Android, Interesting

A hail of mail with Hailgun

The Hailgun library

Very recently I was writing a shared service in Haskell and we realised that we would need to integrate with an email service provider. After a little bit of research I concluded that Mailgun was a great service for developers to send their emails so I looked for Mailgun integration libraries that looked like they were being groomed to be “the” Mailgun library for Haskell and I was disappointed to find that the existing libraries did not seem to be very comprehensive or did not make use of type safety.

So I wrote my own library and I called it “Hailgun”. Then I uploaded it to Hackage.
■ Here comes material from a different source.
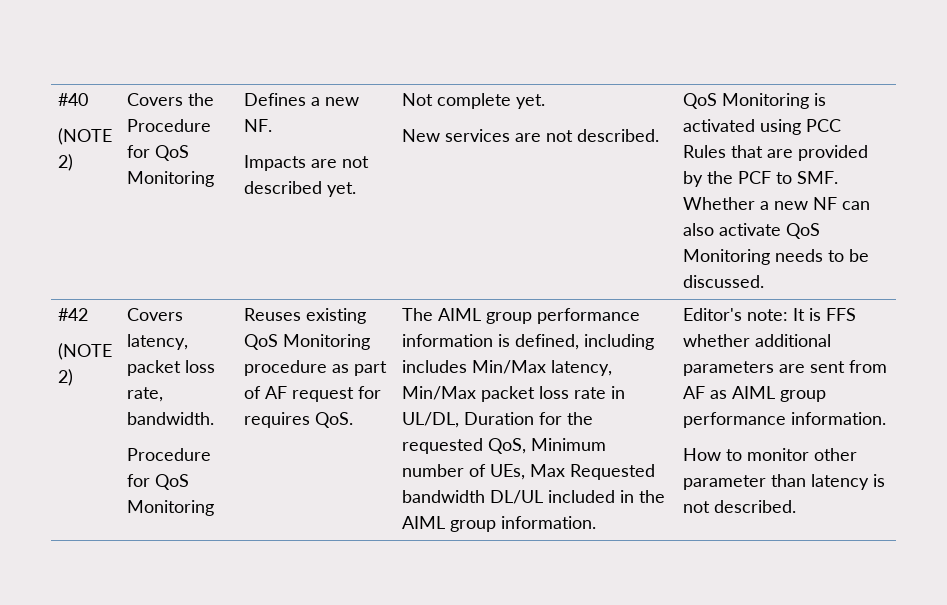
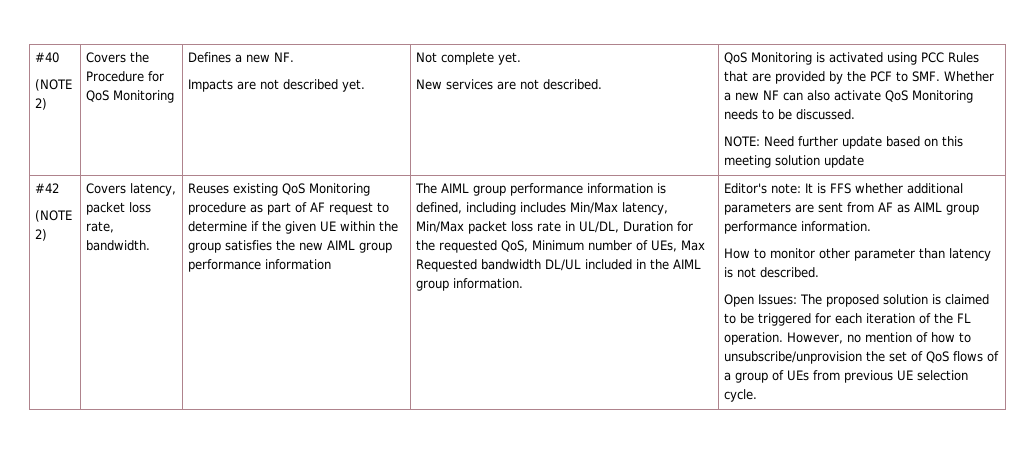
(765, 281) none -> [724,136,964,149] [724,155,865,168] // NOTE: Need further update based on this meeting solution update
[127,448,212,461] [127,474,190,490] [127,500,215,516] // Procedure for QoS Monitoring -> (151, 245) none
[358,386,382,399] [244,412,354,428] for requires QoS. -> [377,202,390,213] [188,221,399,234] [188,240,393,253] [188,259,332,272] to determine if the given UE within the group satisfies the new AIML group performance information
(797, 506) none -> [724,294,990,307] [724,313,972,326] [724,332,972,345] [724,351,1000,364] [724,370,969,383] [724,389,758,402] // Open Issues: The proposed solution is claimed to be triggered for each iteration of the FL operation. However, no mention of how to unsubscribe/unprovision the set of QoS flows of a group of UEs from previous UE selection cycle.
I believe this library to be better because:

  • It supports simple email sending just like the existing libraries.
  • The type system is stricter, leaving less room for incorrect usage of the API. Giving you the assurance that you will be sending emails correctly.
  • There is a backlog of issues that has been roadmapped such that the library will have full Mailgun API support. It just needs time to develop it.
  • The support for the various parts of the API is being implimented and released incrementally so that people can get the benefits of the hailgun library now.
  • It comes with the hailgun-send executable out of the box. This executable can be used on the command line to send emails through the Mailgun API.
  • This library has been written in pure Haskell and does not use any FFI wrappers around another Mailgun library: the goal of this library is to work on any platform.

And this is just for version 0.1.0.0. To people that read this in the future, you should check out the library on hackage to see what it impiliments now.

Sending a test email

I’m going to explain here how to send a test email using hailgun-send so that you can quickly see that the library works and can be used to send your emails in pure Haskell code.

If you don’t have a Mailgun account and a sandbox for it then go sign up for one. Once you have created your account you should have been given an API key and have a sandbox domain name. Please create a file called ‘hailgun.send.conf’ in the current directory and make the contents of the file:

mailgun-domain    = "sandbox-mailgun-domain.com"
mailgun-api-key   = "key-thatmailgungaveme9234uoah234"

Once you have that file in place you should then be able to use hailgun-send. For example, this is one invocation that I used:

hailgun-send 
  --from 'postmaster@sandbox17bd032a44ea44f5b540470a8ab4787f.mailgun.org' 
  --to 'robertmassaioli@massaioli.com' 
  --subject 'Hailgun v0.1.0 test email' 
  -x data/email.text 
  -m data/email.html

You will notice that I provided a from and to address, an email subject and the content of the email in two files. You should create the email.text and email.html files yourself or you could simply use the ones that are avaliable in the repository. Please note that the HTML version of the email is optional but the text version is always required.

You should see something like the following email appear in your inbox:

This email was delivered via Mailgun and sent via Hailgun.
This email was delivered via Mailgun and sent via Hailgun.

Concluding Words

In short you should now be able to send emails, via Mailgun, with Haskell and the library should be improved to have more API support as time goes by. I hope this is useful to some peoplee and, if a Mailgun developer should happen to swing by this post then please feel free to review my code.